An ectopic pregnancy, for instance, may not always show on a scan; a doctor may feel pressured to perform extra procedures to confirm it to avoid being charged with an illegal abortion. A doctor managing a miscarriage in progress may hesitate to remove the fetus if it still has a heartbeat. The resulting delays can be dangerous.

An article in press in the American Journal of Obstetrics and Gynecology, recently made available online, describes 28 cases at two hospitals in Texas in which miscarriage care was compromised by delays based on fears of legal action. A Texas law passed last year, enforceable by private lawsuits, severely restricted abortions after fetal heartbeat detection.
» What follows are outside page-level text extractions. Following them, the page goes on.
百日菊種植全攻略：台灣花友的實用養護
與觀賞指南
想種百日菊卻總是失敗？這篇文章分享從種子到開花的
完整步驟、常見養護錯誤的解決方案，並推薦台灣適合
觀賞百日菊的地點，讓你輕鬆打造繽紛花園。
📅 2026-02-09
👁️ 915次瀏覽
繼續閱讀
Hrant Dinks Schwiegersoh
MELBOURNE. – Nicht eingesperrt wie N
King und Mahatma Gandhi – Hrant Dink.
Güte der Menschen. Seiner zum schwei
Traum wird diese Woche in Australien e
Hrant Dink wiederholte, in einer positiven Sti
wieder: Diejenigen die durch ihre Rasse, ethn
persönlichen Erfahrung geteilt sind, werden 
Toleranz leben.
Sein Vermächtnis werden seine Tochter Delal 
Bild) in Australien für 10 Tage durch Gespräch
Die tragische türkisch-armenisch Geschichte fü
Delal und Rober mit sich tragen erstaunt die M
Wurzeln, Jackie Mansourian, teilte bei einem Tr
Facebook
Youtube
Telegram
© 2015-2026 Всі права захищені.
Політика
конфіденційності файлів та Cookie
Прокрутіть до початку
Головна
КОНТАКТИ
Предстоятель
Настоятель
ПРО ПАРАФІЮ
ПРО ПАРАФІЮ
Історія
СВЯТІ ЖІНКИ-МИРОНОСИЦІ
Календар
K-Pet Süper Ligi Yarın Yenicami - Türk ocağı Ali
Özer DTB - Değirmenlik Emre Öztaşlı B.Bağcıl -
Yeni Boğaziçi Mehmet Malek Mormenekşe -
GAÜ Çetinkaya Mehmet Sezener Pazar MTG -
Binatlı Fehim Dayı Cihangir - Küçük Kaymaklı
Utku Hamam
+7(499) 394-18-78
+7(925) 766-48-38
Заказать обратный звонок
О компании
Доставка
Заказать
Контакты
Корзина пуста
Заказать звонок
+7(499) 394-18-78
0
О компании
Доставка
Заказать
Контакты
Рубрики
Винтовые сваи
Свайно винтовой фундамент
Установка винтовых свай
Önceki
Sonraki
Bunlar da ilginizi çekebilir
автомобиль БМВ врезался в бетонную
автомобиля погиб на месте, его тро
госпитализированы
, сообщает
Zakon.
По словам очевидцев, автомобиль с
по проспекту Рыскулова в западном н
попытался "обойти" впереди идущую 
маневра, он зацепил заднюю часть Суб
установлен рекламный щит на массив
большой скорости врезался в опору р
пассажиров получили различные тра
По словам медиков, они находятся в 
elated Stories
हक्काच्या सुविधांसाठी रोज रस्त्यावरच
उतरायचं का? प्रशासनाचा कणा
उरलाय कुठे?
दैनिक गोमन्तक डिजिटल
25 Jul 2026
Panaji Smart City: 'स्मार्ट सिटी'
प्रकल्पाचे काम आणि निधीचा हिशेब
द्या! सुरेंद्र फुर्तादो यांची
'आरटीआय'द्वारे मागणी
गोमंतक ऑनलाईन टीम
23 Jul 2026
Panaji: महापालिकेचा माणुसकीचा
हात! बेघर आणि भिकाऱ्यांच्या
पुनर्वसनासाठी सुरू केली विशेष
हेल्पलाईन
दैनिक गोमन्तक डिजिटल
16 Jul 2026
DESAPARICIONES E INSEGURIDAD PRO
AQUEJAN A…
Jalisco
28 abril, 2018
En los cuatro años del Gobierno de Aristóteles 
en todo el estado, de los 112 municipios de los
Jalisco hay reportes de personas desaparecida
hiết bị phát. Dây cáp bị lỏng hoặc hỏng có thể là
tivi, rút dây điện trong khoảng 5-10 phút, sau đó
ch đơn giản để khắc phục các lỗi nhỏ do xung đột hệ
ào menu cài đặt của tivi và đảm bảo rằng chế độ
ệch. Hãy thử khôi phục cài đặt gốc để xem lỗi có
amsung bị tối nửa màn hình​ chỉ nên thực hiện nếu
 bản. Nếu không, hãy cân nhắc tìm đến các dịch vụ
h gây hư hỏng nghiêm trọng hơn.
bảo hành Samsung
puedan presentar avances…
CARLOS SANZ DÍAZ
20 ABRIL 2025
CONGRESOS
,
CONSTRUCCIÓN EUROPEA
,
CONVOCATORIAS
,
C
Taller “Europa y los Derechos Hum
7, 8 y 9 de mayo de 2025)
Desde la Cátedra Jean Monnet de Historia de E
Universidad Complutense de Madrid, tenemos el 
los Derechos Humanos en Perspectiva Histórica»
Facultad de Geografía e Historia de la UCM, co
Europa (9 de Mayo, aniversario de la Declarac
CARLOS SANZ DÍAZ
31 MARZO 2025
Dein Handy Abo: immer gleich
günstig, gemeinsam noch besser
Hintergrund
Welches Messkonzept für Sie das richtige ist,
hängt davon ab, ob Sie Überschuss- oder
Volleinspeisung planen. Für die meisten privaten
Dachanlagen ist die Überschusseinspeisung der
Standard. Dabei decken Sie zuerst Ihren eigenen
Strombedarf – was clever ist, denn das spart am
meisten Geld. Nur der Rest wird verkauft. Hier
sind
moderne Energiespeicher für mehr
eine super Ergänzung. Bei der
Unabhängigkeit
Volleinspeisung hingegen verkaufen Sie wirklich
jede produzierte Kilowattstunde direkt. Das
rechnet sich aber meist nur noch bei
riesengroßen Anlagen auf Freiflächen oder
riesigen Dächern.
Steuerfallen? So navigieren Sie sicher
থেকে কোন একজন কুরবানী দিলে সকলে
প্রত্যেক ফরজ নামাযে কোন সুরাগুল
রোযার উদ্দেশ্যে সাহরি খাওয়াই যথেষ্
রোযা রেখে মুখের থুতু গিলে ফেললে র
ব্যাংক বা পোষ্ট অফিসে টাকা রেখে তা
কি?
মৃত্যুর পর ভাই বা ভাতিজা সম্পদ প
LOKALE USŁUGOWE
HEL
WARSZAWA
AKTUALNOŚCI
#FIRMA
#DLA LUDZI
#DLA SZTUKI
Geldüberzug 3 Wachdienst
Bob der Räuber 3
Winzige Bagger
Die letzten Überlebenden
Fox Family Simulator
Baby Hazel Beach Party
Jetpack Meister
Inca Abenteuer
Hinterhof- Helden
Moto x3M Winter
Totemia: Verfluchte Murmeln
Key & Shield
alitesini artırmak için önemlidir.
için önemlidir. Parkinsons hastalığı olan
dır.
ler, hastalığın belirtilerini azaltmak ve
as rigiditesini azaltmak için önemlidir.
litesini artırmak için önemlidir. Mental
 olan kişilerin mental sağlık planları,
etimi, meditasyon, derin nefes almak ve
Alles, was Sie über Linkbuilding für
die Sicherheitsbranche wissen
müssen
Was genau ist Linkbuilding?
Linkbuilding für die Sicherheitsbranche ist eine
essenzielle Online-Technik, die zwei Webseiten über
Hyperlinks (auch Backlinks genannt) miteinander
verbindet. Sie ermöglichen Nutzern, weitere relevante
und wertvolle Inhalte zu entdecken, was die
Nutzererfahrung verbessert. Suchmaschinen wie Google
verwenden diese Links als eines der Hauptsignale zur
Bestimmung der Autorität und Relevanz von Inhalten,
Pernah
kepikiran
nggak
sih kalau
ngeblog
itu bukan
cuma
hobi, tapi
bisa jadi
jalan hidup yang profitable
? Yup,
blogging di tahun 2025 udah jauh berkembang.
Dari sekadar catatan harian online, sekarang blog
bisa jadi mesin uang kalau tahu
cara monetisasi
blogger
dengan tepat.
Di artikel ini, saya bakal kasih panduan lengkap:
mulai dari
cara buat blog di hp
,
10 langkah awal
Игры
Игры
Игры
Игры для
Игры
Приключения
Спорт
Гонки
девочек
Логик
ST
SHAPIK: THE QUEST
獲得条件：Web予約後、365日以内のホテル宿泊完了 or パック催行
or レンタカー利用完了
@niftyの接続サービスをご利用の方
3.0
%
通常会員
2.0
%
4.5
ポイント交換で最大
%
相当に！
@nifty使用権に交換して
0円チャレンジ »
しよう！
Conservatives dismiss these reports as scaremongering by pro-choice doctors; some have even insinuated that physicians are deliberately compromising patient care to discredit anti-abortion laws. Yet anti-abortion lawmakers have deliberately rejected broad health exemptions for fear they may be used to justify nonmedical abortions. And many right-to-life activists openly admit that without imminent danger to the woman’s life, they want doctors to try to save the fetus.

I don’t think, as many pro-choice feminists hyperbolically claim, that pro-lifers hate women and want to see them dead. More likely, many of them never thought through the consequences of anti-abortion laws, including the second-guessing of doctors’ judgments about care for patients with perilous pregnancies.

Obviously, unverified horror stories should not be published. But anti-abortion politicians should also be forced to answer for the very real dangerous situations they have created.

Opinions expressed by Cathy Young, a senior fellow at the Cato Institute, are her own.